The government has issued a second veto, preventing the disclosure of information under the FOI Act. This follows the veto in February 2009 of cabinet minutes relating to the war in Iraq.
The present case involves a request to see the minutes of the 1997 meetings of the cabinet subcommittee on devolution in Scotland, Wales and the English regions. The committee had been chaired by Lord Irvine, the then Lord Chancellor.
The government withheld the information under the FOI Act exemptions for policy formulation and ministerial communications (section 35(1)(a) and (b)). In June 2009 the Information Commissioner ruled that these should be disclosed. He concluded that the issue was no longer ‘live’ as, by the time of the request in 2005, the policy questions had been settled and devolution had long been introduced in Scotland and Wales. He found that only 1 member of the cabinet committee concerned was still in government. The minutes did not attribute views to any specific minister or offer much insight into the debate or the contributions of individual ministers.
The Commissioner concluded that:
33….he rejects the blanket approach taken by the Cabinet Office which is that disclosure of the minutes, regardless of content is not in the public interest as it would undermine the convention of collective responsibility. Whilst the convention and it [sic] maintenance is one of the public interest factors to be considered, and it is a factor that the Commissioner places much weight upon, it is only one element of the public interest test.
34. In this case, the issues discussed and recorded in the minutes continue to be of significant public interest, but the sensitivity of the specific content has reduced with the passage of time. The Commissioner finds that, on balance, the public interest in maintaining the exemption does not outweigh the public interest in disclosure of the information.
The Iraq veto overruled a decision of the Information Tribunal - this one deals with a decision of the Commissioner. Remarkably, the government had appealed to the Tribunal in this case too: the Tribunal hearing was due to start at the end of January 2010. It is not clear why ministers should change course at such a late stage. If the government had intended to use the veto it could have done so when the Commissioner’s decision was issued, nearly six months ago.
One possibility may be that the government wanted to avoid a Tribunal decision appearing in spring 2010 forcing ministers to disclose or veto the release of the devolution papers just before or during a general election campaign. The actual timing of the veto - announced on the day the House of Commons published a highly contentious batch of MPs’ expenses - is likely to have reduced press coverage of the issue.
Jack Straw, the Justice Secretary and Lord Chancellor, in his statement of reasons for the veto identifies a number of factual disagreements with the Information Commissioner. The Commissioner found that only 1 member of the Cabinet committee was still in government at the time of the request. Mr Straw says that in fact 15 of those who attended committee meetings were ministers when the request was made and 7 of them are still ministers.
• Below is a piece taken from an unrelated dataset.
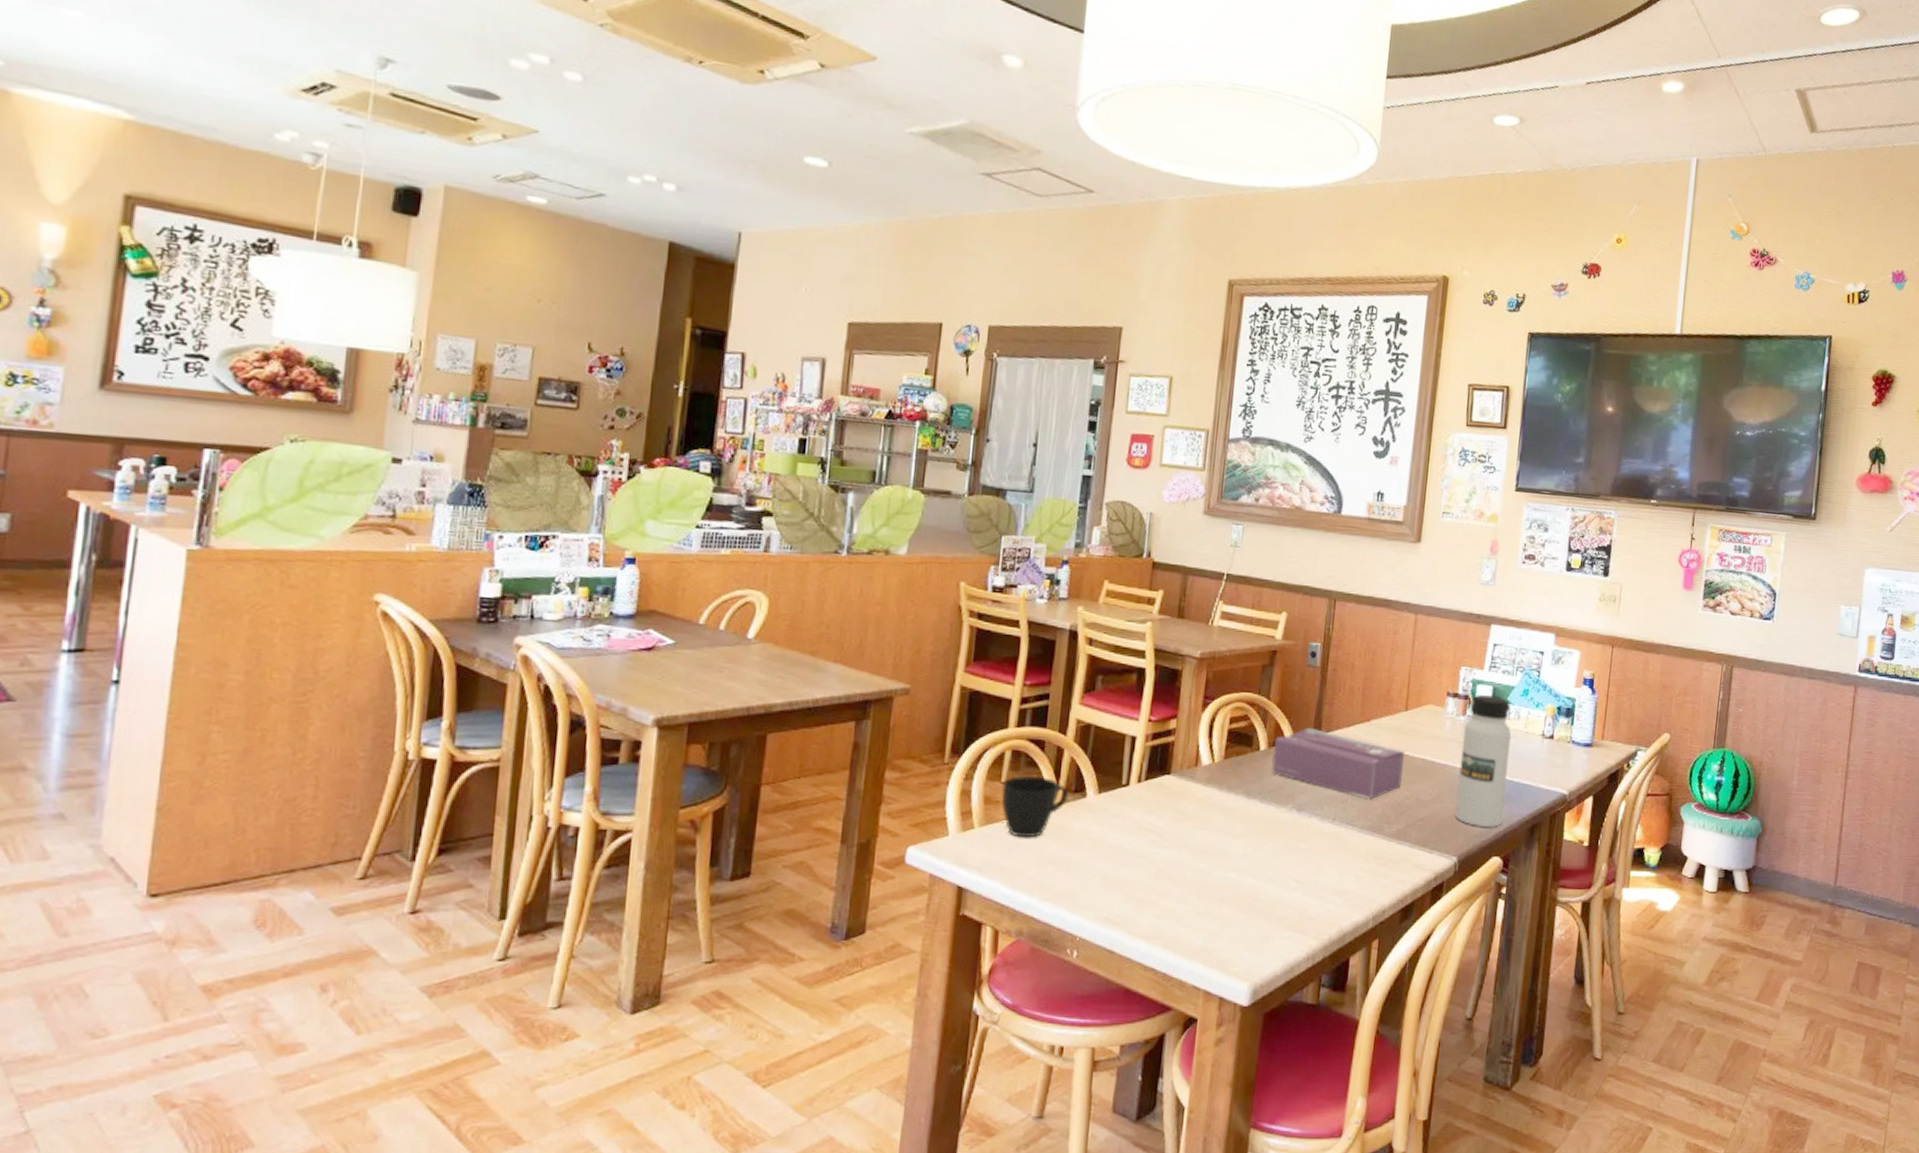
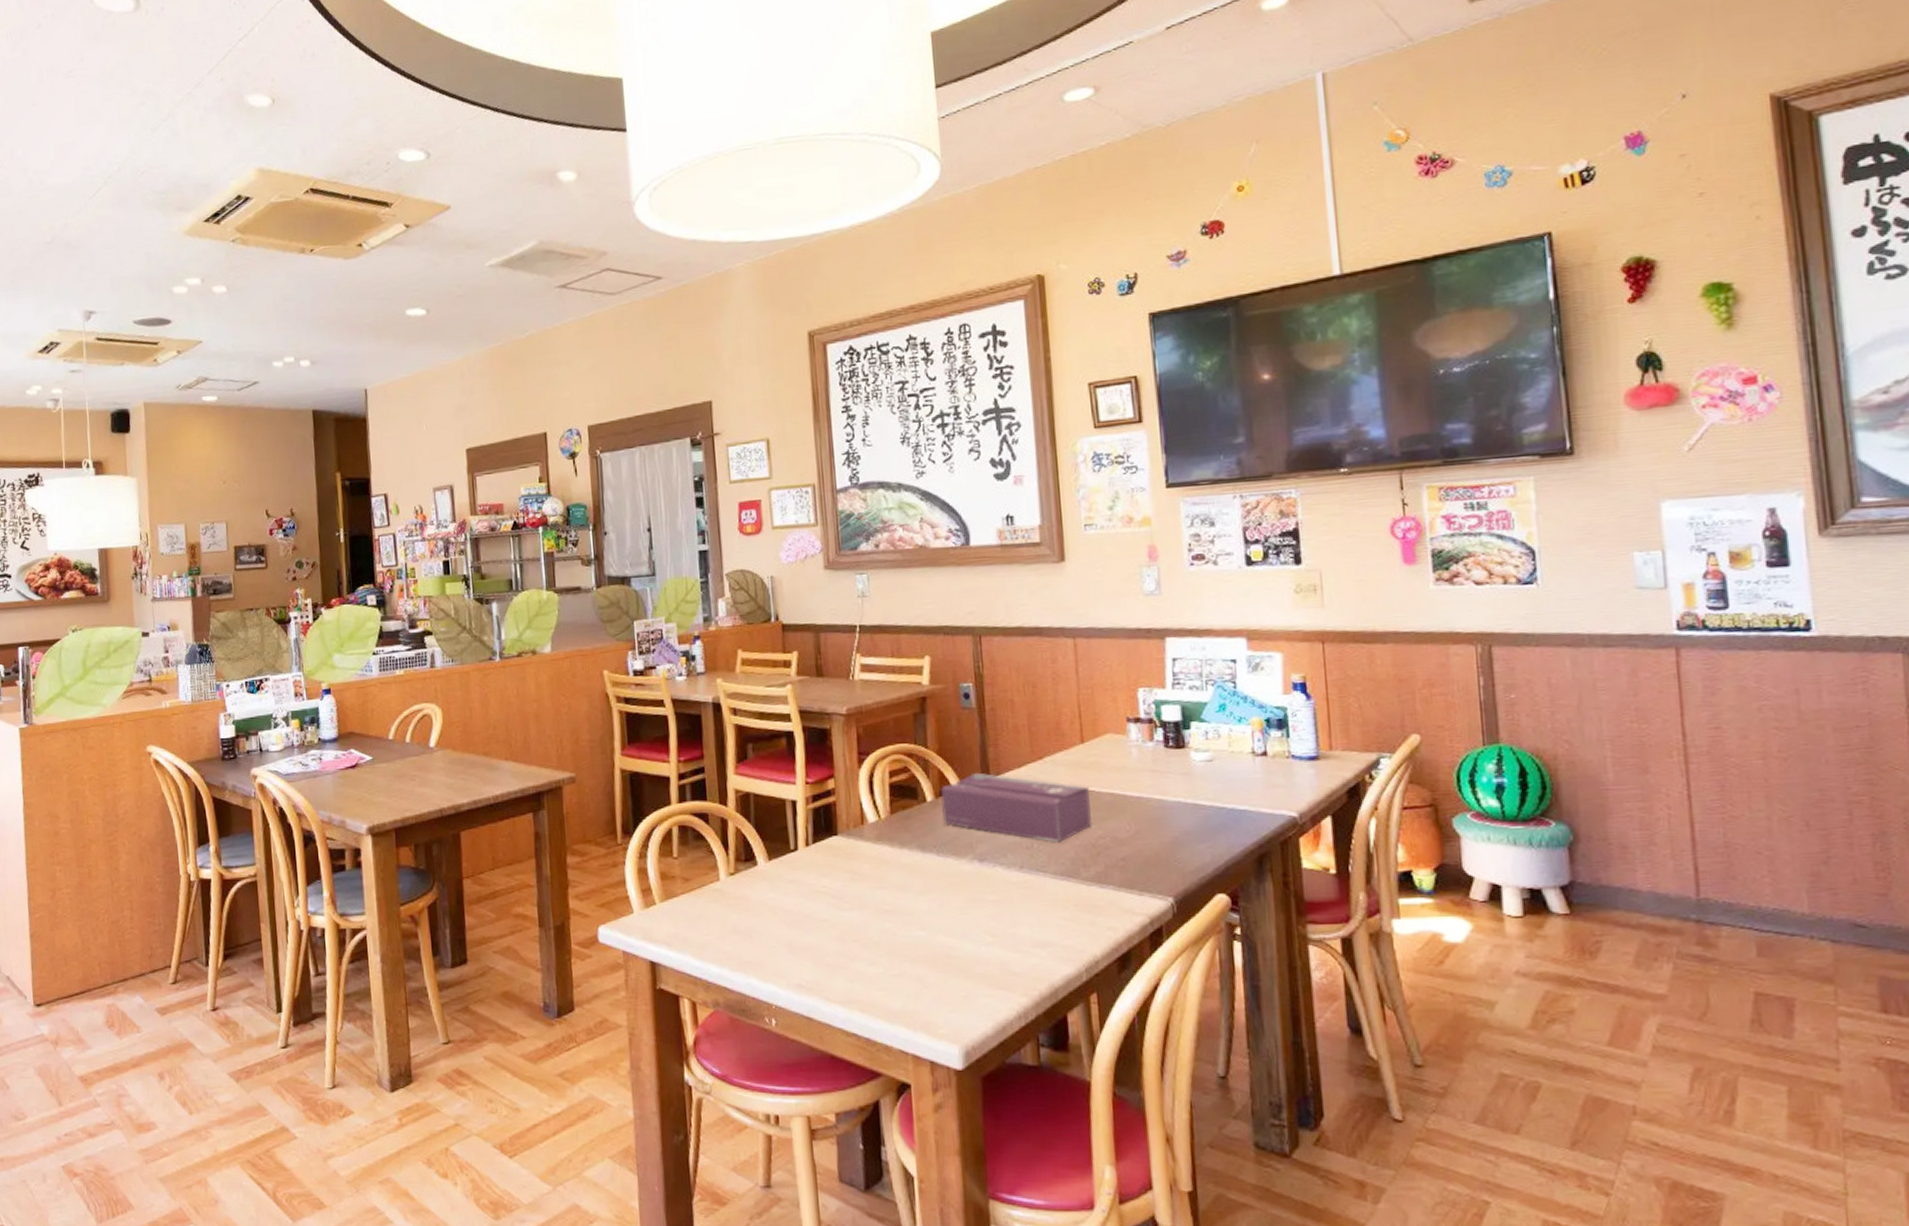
cup: present [1001,775,1069,838] -> none [675,848,741,910]
water bottle: present [1455,695,1511,827] -> none [1154,715,1222,862]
He also disagrees with the Commissioner’s view that the policy issues discussed in 1997 are no longer live. He says Welsh devolution was still being considered in 2005 at the time of the request - and led to the Government of Wales Act 2006.
Mr Straw also disagrees with the Commissioner’s view that the papers provide little insight into individual ministers’ views, observing that the views of a number of individuals, including some current ministers, are attributed to them in the minutes.
If Mr Straw is right, he would have had reason to believe that he would succeed in persuading the Tribunal to overturn the Commissioner’s decision. The failure to allow the Tribunal to examine the issues is all the more surprising.
Mr Straw’s statement also says the veto will only be used on a case by case basis, taking account of all the circumstances and that the government has “no fixed view on when the use of the veto power would be appropriate”.
The relevant factors include whether the papers reveal the substance of policy discussion or just the process, whether the issue was significant at the time and remains so, whether the views of individual ministers are identifiable, whether the ministers are still active in public life and their views on any possible disclosure. That suggests that there may be cases where the government would not veto disclosure of relatively innocuous cabinet material if the Commissioner or Tribunal required it, even it believed the public interest favoured confidentiality.
That position is surely preferable to the proposed blanket exemption for all such papers. The government has said it will introduce a new absolute exemption for cabinet papers (plus a separate absolute exemption for communications with the royal family) as part of a package involving the release of government papers after 20 years instead of the current 30 years.
But if ministers now feel free to exercise the veto - twice in one year, so far - is the new exemption necessary? And if ministers acknowledge that they might permit the release of certain cabinet or cabinet committee papers before 20 years, what is the case for the new exemption ruling out any such disclosure altogether?